BEIJING (AP) — Global stocks dropped Thursday as hopes faded that U.S. leaders will agree on new economic aid before the Nov. 3 presidential election and European countries imposed new limits on businesses to contain the pandemic.
European indexes led the way down with losses of over 2%. Shanghai, Tokyo and Hong Kong closed lower and futures for the Dow and S&P 500 were down 0.9% and 1% respectively.
Market sentiment began to sour Wednesday after U.S. Treasury Secretary Steven Mnuchin said he and congressional leaders were “far apart” on new aid for the struggling U.S. economy. Consumer spending, the main U.S. economic engine, weakened after earlier additional unemployment benefits expired.
Mnuchin “added another nail to the coffin on pre-election stimulus,” said Jingyi Pan of IG in a report.
In Europe, the FTSE 100 in London fell 1.8% to 5,828 and Frankfurt's DAX lost 2.7% to 12,677. The CAC 40 in France retreated 2.2% to 4,834.

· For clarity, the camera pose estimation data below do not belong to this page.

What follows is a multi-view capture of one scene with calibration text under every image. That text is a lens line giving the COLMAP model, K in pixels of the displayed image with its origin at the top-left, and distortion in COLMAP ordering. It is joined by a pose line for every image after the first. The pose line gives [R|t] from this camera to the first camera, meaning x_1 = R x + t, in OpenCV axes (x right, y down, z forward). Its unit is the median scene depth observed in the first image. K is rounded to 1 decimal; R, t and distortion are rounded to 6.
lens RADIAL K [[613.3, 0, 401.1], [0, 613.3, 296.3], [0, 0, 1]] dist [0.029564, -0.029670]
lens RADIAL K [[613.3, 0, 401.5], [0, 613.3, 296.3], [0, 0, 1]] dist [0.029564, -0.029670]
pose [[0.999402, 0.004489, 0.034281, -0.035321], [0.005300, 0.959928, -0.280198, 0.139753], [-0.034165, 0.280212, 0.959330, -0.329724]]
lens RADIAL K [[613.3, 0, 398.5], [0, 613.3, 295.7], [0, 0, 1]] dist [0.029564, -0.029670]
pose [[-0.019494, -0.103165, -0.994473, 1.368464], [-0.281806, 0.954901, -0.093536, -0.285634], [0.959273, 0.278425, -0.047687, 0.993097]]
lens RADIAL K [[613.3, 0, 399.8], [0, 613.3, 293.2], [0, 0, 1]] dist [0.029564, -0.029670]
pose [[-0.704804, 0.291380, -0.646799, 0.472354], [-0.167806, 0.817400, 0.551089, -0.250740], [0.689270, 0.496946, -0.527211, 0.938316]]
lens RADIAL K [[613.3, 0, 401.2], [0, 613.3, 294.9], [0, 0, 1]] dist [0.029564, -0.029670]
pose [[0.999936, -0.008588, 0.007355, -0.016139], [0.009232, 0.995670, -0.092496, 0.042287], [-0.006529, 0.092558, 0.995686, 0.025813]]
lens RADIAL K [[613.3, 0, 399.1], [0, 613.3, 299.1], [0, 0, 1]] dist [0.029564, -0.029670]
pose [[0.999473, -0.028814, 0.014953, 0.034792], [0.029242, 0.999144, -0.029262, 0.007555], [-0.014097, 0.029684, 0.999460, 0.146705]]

Fears are rising that Europe is running out of chances to control a resurgence in the coronavirus outbreak, as infections hit record daily highs in Germany, the Czech Republic, Italy and Poland. France slapped a 9 p.m. curfew on many of its biggest cities and Londoners face new travel restrictions as governments take increasingly tough actions.
The limits on public life are not as strict as the full lockdowns imposed during the spring, but will stunt or even reverse the economy's recovery from recession, experts say.
In Asian trading Thursday, the Shanghai Composite Index lost 0.3% to 3,332.18 and the Nikkei 225 in Tokyo sank 0.7% to 12,827.82. The Hang Seng in Hong Kong lost 2.1% to 24,154.15.
The Kospi in Seoul shed 0.8% to 2,361.21 despite a strong market debut by the company that manages popular South Korean boy band BTS. The group faces criticism by Chinese internet users after its leader thanked Korean War veterans for their sacrifices.
Big Hit Entertainment Ltd.’s share price doubled by mid-day but ended the day close to its opening. Its market value after an initial public offering that raised more than $800 million was about $7.5 billion.
In Sydney, the S&P-ASX 200 gained 0.5% to 6,210.30 while India's Sensex lost 1.2% to 40,293.61.
Thailand's benchmark lost 1.5% after the government declared a “severe state of emergency" following a rally Wednesday by protesters demanding democratic change.
Investors are looking ahead to the latest U.S. weekly jobless claims figures, which are expected to remain elevated seven months after the viral pandemic erupted and after the expiration of federal unemployment aid for millions of Americans.
Major U.S. companies have also begun reporting quarterly earnings this week. Several have been better than expected, but the health crisis continues to cloud the outlook.
In energy markets, benchmark U.S. crude lost $1.19 to $39.85 per barrel in electronic trading on the New York Mercantile Exchange. Brent crude, used to price international oils, declined $1.15 to $42.17 per barrel in London.
The dollar gained to 105.26 yen from Wednesday's 105.15 yen. The euro declined to $1.1710 from $1.1753.